How interest rate swaps work (and why they're useful).
If you have a loan with a variable rate, you keep a close eye on interest rates. A change in interest rates effects your borrowing costs and can make it difficult to anticipate what you’ll pay month-to-month. Changes in variable rate indexes can make it difficult to forecast debt service levels. If you would like to secure a fixed cost of debt service but not move to a traditional fixed rate loan, an interest rate swap could be a good fit.
Interest rate swaps are a useful tool for hedging against variable interest rate risk. For both existing and anticipated loans, an interest rate swap has several strategic benefits. To make smart use of an interest rate swap, it helps to understand how a swap works. Here’s what you need to know:
How an interest rate swap works.
Ultimately, an interest rate swap turns the interest on a variable rate loan into a fixed cost based upon an interest rate benchmark such as LIBOR (London Inter Bank Offered Rate), or the Secured Overnight Financing Rate (SOFR).* It does so through an exchange of interest payments between the borrower and the lender. (The parties do not exchange a principal amount.)
With an interest rate swap, the borrower still pays the variable rate interest payment on the loan each month. For many loans, this is determined according to the applicable benchmark (LIBOR or SOFR, plus a spread adjustment) plus a credit spread. Then, the borrower makes an additional payment to the lender based on the swap rate. The swap rate is determined when the swap is set up with the lender and is unchanging from month to month. Finally, the lender rebates the variable rate amount (calculated as the portion of the rate attributable to the applicable benchmark), so that ultimately the borrower pays a fixed rate.
Ways to leverage a swap.
An interest rate swap is excellent for protecting against an expectation of higher interest rates. And, due to the nature of interest rate swaps, there are many additional advantages to be aware of and leverage. Here are a few:
- Manage cash flow.
Once you secure the swap rate, you’ll know exactly how much you’ll be paying each month. Let that certainty be the foundation for smart, strategic plans.
- Access flexible prepayment penalties.
In a fixed rate loan, you may pay a prepayment penalty if at some point you sell the financed property or your business and pay off your remaining outstanding loan balance. A variable rate loan does not have a prepayment penalty, but if you enter an interest rate swap and pay off your loan early, you would need to settle the swap contract at market value at that time. Because the contract is canceled at market value, you could either be in a liability position and owe something to the bank, or you could be in an asset position and receive a payment from the bank upon termination.
- Secure a future rate.
A traditional fixed rate loan can guarantee a rate in the short-term.
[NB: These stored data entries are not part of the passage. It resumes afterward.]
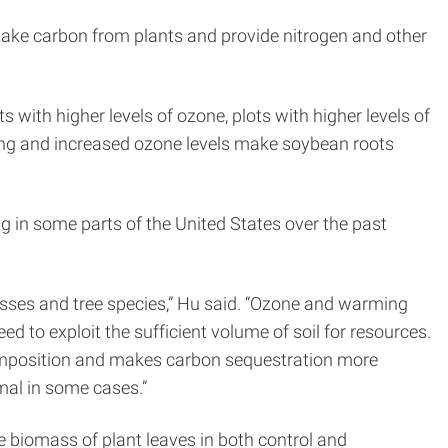
 take carbon from plants and provide nitrogen and other
 with higher levels of ozone, plots with higher levels of
ing and increased ozone levels make soybean roots
g in some parts of the United States over the past
asses and tree species,” Hu said. “Ozone and warming
d to exploit the sufficient volume of soil for resources.
composition and makes carbon sequestration more
mal in some cases.”
e biomass of plant leaves in both control and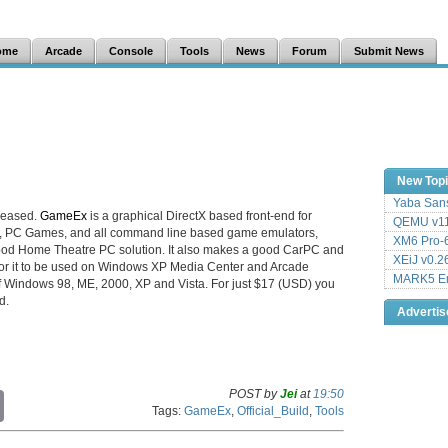
ome
Arcade
Console
Tools
News
Forum
Submit News
New Top
Yaba Sans
leased.
GameEx
is a graphical DirectX based front-end for
QEMU v11
e, PC Games, and all command line based game emulators,
XM6 Pro-6
ood Home Theatre PC solution. It also makes a good CarPC and
XEiJ v0.2
 for it to be used on Windows XP Media Center and Arcade
MARK5 Em
 of Windows 98, ME, 2000, XP and Vista. For just $17 (USD) you
d.
Adverti
POST by
Jei
at
19:50
C
Tags:
GameEx
,
Official_Build
,
Tools
o
p
y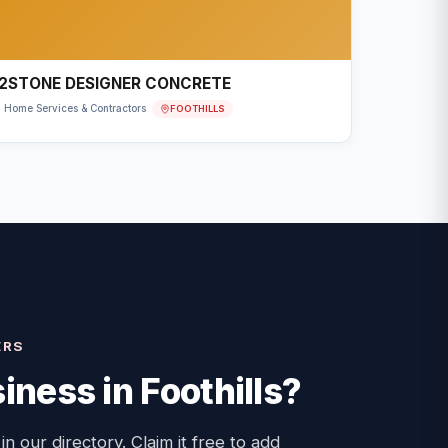
2STONE DESIGNER CONCRETE
FOOTHILLS
Home Services & Contractors
ERS
iness in
Foothills
?
 in our directory. Claim it free to add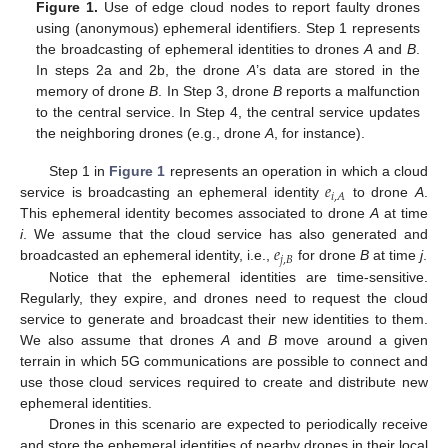
Figure 1.
Use of edge cloud nodes to report faulty drones
using (anonymous) ephemeral identifiers. Step 1 represents
the broadcasting of ephemeral identities to drones
A
and
B
.
In steps 2a and 2b, the drone
A
’s data are stored in the
memory of drone
B
. In Step 3, drone
B
reports a malfunction
to the central service. In Step 4, the central service updates
the neighboring drones (e.g., drone
A
, for instance).
𝑒
Step 1 in
Figure 1
represents an operation in which a cloud
𝑖
,
𝐴
service is broadcasting an ephemeral identity
to drone
A
.
This ephemeral identity becomes associated to drone
A
at time
𝑒
i
. We assume that the cloud service has also generated and
𝑗
,
𝐵
broadcasted an ephemeral identity, i.e.,
for drone
B
at time
j
.
Notice that the ephemeral identities are time-sensitive.
Regularly, they expire, and drones need to request the cloud
service to generate and broadcast their new identities to them.
We also assume that drones
A
and
B
move around a given
terrain in which 5G communications are possible to connect and
use those cloud services required to create and distribute new
ephemeral identities.
Drones in this scenario are expected to periodically receive
and store the ephemeral identities of nearby drones in their local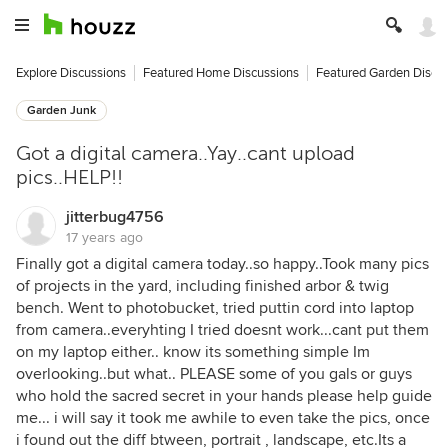
Explore Discussions
Featured Home Discussions
Featured Garden Discu
Garden Junk
Got a digital camera..Yay..cant upload
pics..HELP!!
jitterbug4756
17 years ago
Finally got a digital camera today..so happy..Took many pics
of projects in the yard, including finished arbor & twig
bench. Went to photobucket, tried puttin cord into laptop
from camera..everyhting I tried doesnt work...cant put them
on my laptop either.. know its something simple Im
overlooking..but what.. PLEASE some of you gals or guys
who hold the sacred secret in your hands please help guide
me... i will say it took me awhile to even take the pics, once
i found out the diff btween, portrait , landscape, etc.Its a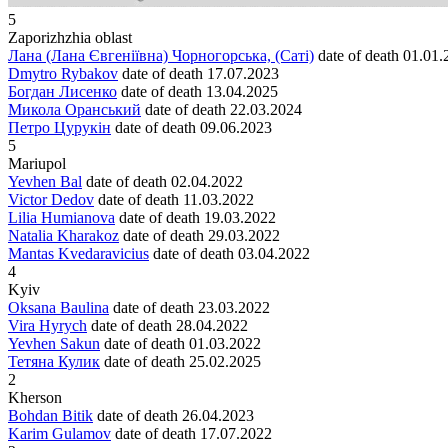
5
Zaporizhzhia oblast
Лана (Лана Євгеніївна) Чорногорська, (Саті)
date of death
01.01.
Dmytro Rybakov
date of death
17.07.2023
Богдан Лисенко
date of death
13.04.2025
Микола Оранський
date of death
22.03.2024
Петро Цурукін
date of death
09.06.2023
5
Mariupol
Yevhen Bal
date of death
02.04.2022
Victor Dedov
date of death
11.03.2022
Lilia Humianova
date of death
19.03.2022
Natalia Kharakoz
date of death
29.03.2022
Mantas Kvedaravicius
date of death
03.04.2022
4
Kyiv
Oksana Baulina
date of death
23.03.2022
Vira Hyrych
date of death
28.04.2022
Yevhen Sakun
date of death
01.03.2022
Тетяна Кулик
date of death
25.02.2025
2
Kherson
Bohdan Bitik
date of death
26.04.2023
Karim Gulamov
date of death
17.07.2022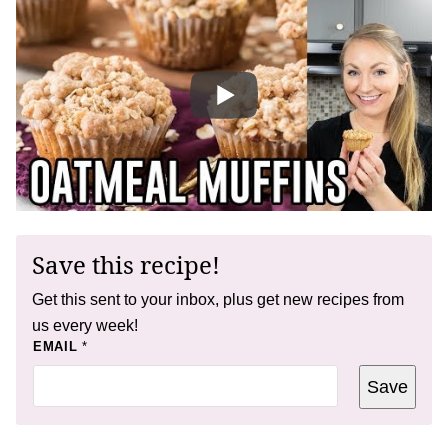
Save this recipe!
Get this sent to your inbox, plus get new recipes from
us every week!
E
EMAIL
*
M
A
Save
I
L
E
M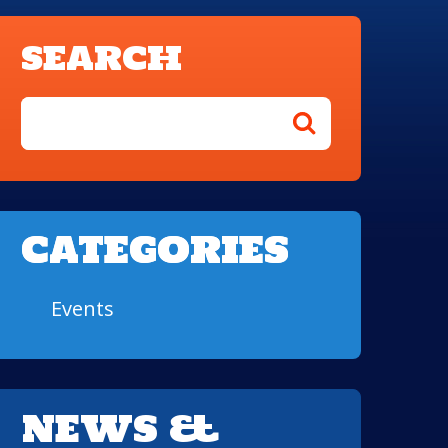
SEARCH
CATEGORIES
Events
NEWS &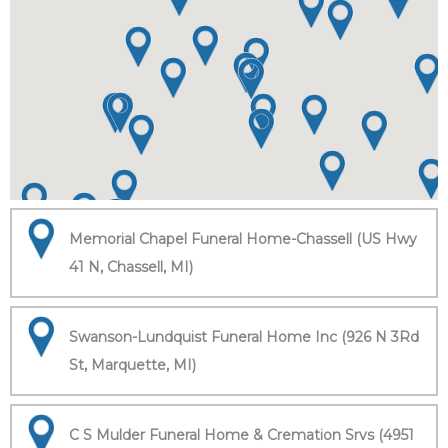
Memorial Chapel Funeral Home-Chassell (US Hwy
41 N, Chassell, MI)
Swanson-Lundquist Funeral Home Inc (926 N 3Rd
St, Marquette, MI)
C S Mulder Funeral Home & Cremation Srvs (4951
When you complete a swap on a floating rate loan, it’s possible to lock in a fixed rate that will start on a date in the future. You may be able to secure a rate that would start months – or even years – later.
- Complete a swap on a portion of the loan.
A swap doesn’t have to be completed on the entirety of your loan. You can obtain an interest rate swap to secure a set rate on a portion of the loan, so that you still have a floating rate for the rest. This affords more flexible and creative options for your portfolio.
Things to consider.
While providing great solutions for managing borrowing costs, swaps have a few more moving parts than your traditional fixed rate loan structures. Here are a few considerations to discuss with your lender:
With your swap contact and the help of your lender, you must complete standard swap documentation before starting. The agreement doesn’t commit you to completing the swap.
Interest rate swaps with structures to match the terms of the initial loan may qualify for hedge accounting. Consult with your accountants and/or auditors to determine if hedge accounting is appropriate for your situation.
The Wall Street Reform and Consumer Protection Act (the Dodd Frank Act) outlines eligibility and suitability requirements for any parties entering an interest rate swap agreement. Talk to your bank to confirm your eligibility.
An interest rate swap may seem intimidating at first, but once the mechanics are worked out it’s as simple as paying a fixed amount each month. If you’re interested in an interest rate swap, ask your relationship manager to put you in contact with one of our swap products specialists. It’s important to involve your relationship manager in any interest rate swap conversations, as they are most familiar with your credit portfolio. And, of course, an interest rate swap is a credit product subject to credit approval.
*Note: LIBOR is set to be replaced on December 31, 2021. The index and the process are still fully undetermined but it is expected to be a smooth transition that will not have a material impact to any existing interest rate swap contracts already in effect.